We use prometheus , alertmanager and blackbox-exporter to check hosts if they respond to icmp. Host counts are 1K+.  We noticed sometimes and randomly  the alerts are not generated (prometheus dashboard --> alerts) when the hosts/targets are actually down. Restarting prometheus, alertmanager and blackbox-exports fixes the issue. Don't see anything that standouts in the logs. How do I troubleshoot and is there anything like cache data in prometheus that needs to be cleared?

Thanks
Paras.

Julius Volz

unread,
Sep 19, 2022, 3:35:06 AM9/19/22
to Paras pradhan, Prometheus Users
Hi Paras,

Could you share more information about your setup:

* What's the alerting rule that isn't working as intended?
* For how long were the hosts down without getting alerted on?
* What did the underlying metrics (e.g. "up" for the exporter's own scrape health and "probe_success" for the backend probe health) collected by the Blackbox Exporter look like at the time when the alert should have been firing, but didn't?
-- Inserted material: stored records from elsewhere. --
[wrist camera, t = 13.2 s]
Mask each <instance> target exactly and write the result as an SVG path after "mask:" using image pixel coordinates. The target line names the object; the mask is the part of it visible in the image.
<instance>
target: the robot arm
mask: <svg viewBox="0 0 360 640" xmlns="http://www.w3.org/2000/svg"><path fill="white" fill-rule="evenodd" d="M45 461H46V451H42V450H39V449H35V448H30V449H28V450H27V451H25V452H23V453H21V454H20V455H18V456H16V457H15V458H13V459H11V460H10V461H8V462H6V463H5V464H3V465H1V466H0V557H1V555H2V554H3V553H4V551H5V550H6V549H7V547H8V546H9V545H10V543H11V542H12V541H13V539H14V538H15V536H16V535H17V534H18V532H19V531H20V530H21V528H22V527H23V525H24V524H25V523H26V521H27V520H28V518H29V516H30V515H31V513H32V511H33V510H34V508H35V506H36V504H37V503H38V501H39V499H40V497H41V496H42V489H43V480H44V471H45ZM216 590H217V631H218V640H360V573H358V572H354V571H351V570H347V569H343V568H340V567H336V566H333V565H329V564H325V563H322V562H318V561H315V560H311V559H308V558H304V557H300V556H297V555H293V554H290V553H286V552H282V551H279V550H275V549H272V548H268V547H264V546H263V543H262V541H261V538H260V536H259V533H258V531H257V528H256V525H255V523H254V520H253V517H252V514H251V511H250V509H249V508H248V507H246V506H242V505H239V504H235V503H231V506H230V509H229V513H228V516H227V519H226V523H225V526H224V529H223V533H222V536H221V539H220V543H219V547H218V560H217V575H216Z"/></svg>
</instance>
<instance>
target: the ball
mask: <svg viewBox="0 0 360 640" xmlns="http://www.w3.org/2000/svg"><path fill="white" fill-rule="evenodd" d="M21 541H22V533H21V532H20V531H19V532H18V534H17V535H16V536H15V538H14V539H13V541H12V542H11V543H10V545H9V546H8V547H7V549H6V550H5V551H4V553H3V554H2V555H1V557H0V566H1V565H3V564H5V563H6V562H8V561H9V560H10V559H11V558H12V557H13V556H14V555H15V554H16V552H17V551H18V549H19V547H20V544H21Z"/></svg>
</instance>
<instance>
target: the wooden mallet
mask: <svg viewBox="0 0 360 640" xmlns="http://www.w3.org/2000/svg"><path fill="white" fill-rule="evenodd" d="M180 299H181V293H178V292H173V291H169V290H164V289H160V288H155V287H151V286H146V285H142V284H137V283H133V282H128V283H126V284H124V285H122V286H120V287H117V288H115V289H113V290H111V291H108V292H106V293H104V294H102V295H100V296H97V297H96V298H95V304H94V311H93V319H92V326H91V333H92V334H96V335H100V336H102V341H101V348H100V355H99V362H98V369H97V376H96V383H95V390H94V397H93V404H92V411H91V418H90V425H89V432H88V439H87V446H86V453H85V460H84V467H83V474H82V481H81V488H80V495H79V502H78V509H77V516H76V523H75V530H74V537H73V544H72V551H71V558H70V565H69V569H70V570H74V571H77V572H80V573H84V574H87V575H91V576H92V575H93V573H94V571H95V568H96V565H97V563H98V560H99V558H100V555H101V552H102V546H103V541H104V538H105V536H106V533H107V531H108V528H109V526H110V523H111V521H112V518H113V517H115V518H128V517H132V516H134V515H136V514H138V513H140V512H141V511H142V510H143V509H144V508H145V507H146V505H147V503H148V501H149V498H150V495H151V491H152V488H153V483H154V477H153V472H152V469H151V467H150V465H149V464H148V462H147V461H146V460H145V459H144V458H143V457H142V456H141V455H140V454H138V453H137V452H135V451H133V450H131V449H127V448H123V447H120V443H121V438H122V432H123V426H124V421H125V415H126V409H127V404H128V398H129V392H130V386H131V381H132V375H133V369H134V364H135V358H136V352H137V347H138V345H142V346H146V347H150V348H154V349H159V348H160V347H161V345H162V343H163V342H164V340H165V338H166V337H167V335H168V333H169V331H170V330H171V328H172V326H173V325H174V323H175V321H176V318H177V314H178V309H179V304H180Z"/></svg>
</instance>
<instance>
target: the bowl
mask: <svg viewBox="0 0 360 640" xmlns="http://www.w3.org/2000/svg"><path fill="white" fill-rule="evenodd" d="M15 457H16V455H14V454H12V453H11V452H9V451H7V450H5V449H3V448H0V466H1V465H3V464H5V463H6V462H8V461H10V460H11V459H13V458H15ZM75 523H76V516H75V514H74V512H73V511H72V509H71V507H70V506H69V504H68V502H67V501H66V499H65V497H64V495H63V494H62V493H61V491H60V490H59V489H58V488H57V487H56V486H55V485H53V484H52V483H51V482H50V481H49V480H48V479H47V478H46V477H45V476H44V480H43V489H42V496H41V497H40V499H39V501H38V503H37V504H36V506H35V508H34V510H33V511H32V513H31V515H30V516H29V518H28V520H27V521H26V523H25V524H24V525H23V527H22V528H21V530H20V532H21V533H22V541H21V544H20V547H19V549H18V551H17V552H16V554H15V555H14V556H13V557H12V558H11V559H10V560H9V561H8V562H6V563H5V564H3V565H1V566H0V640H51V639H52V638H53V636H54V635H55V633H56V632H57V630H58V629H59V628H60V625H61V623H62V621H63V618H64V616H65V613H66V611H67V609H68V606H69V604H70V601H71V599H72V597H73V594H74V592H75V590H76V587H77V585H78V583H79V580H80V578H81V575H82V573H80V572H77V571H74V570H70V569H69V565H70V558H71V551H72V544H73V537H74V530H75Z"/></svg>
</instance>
One possibility is that your Blackbox exporter itself couldn't be scraped anymore, in which case its "up" metric would be 0 and the "probe_success" metric would be absent (and thus any alerts based on that metric would never fire).

Regards,
Julius

--
You received this message because you are subscribed to the Google Groups "Prometheus Users" group.
To unsubscribe from this group and stop receiving emails from it, send an email to prometheus-use...@googlegroups.com.
To view this discussion on the web visit https://groups.google.com/d/msgid/prometheus-users/6bfb92dc-2a18-44d9-8fda-d6f84efba0e7n%40googlegroups.com.


--
Julius Volz
PromLabs - promlabs.com

Paras pradhan

unread,
Sep 19, 2022, 2:21:29 PM9/19/22
to Julius Volz, Prometheus Users
Hello Julius

* The rule is something like this:

- name: ServerDown
   rules:
   - alert: Server-InstanceDown
     expr: probe_success{job="blackbox_icmp-server"} == 0
     for: 1m

* When alerting is not working, they are down for hours until I restart prometheus and blackbox exporters. After restarting, everything is normal.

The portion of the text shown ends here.